Extract to read>
Shell International BV analysts Choo Khong and Peter Snowdon forecast here Tuesday that international oil prices would go nowhere but upwards, and that fossil fuels -- oil, natural gas and coal -- would continue to dominate the energy mix until 2025.

"What matters is not the actual number, whether it is US$100 or something else, but the direction of oil prices, which is firmly upwards with some volatility," noted Choo when presenting Shell Global Scenarios to 2025.

They shared the views of the International Energy Agency that China and India, given their sheer sizes and robust economic growth, would play increasingly important roles in the international energy markets.

The Shell report says that China, having doubled its oil demand over the last decade to 6.4 million barrels per day at the present time, has become the world's second largest oil consumer, accounting for almost 40 percent of the increase in global oil demand.

Yet more worrisome in terms of oil demand is that the energy intensity of China's economic growth, like that of most other developing nations, will continue to increase until the next decade, reaching as high one barrel of oil equivalent for each US$1,000 of output.

So what governments do in the policy field now in order to improve energy efficiency will determine the global energy landscape, energy security and rate of climate change ten years down the road, Snowdon said.

"Measures to improve energy efficiency are the cheapest and fastest way to curb demand growth," he said, while urging governments to put in place incentives and policies that stimulate energy efficiency measures and investment in fuel conservation.

According to the Shell report, the annual increase in proven oil reserves in the world has slowed down from 4.5 percent in the 1980s to one percent in the 1990s, and new oil discoveries have been getting smaller in size.

Hence, Snowdon added, there is now a tightening in the supply-demand balance.
The message from the IEA's World Energy Outlook, which was issued last week, is even starker.


It warned that if governments around the world stick to existing policies, the world's energy needs could well be more than 50 percent higher in 2030 than today, with China and India together accounting for 45 percent of the increase in global energy demand.

Dataset excerpt>
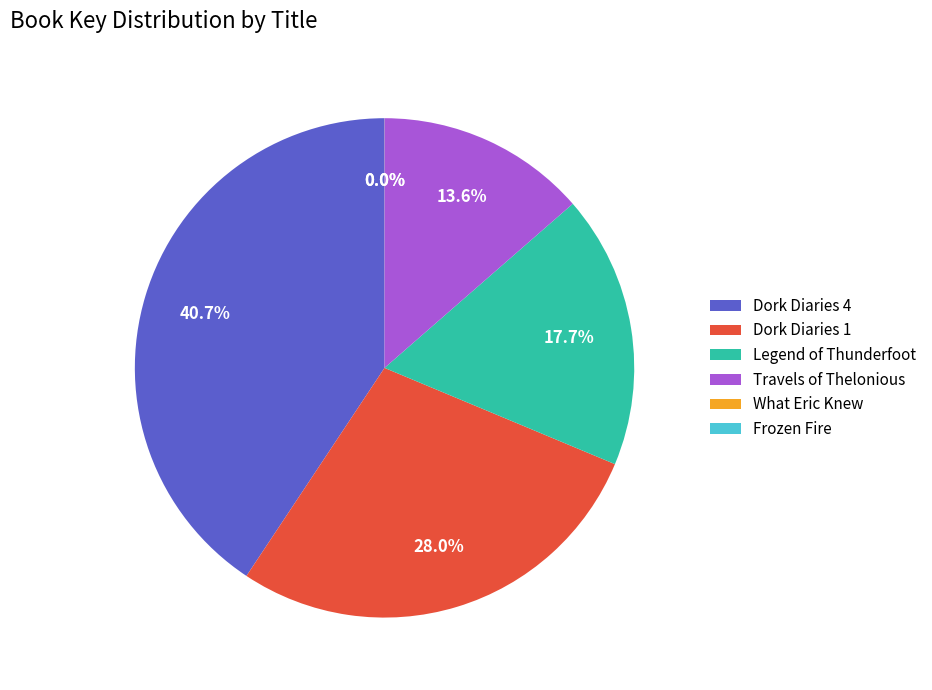

What is the largest slice in the pie chart?

Dork Diaries 4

Goal of the exercise> Reproduce verbatim the passage of the oil-price forecast text from "The Shell report says" to "road, Snowdon said.".

Solution below>
The Shell report says that China, having doubled its oil demand over the last decade to 6.4 million barrels per day at the present time, has become the world's second largest oil consumer, accounting for almost 40 percent of the increase in global oil demand.

Yet more worrisome in terms of oil demand is that the energy intensity of China's economic growth, like that of most other developing nations, will continue to increase until the next decade, reaching as high one barrel of oil equivalent for each US$1,000 of output.

So what governments do in the policy field now in order to improve energy efficiency will determine the global energy landscape, energy security and rate of climate change ten years down the road, Snowdon said.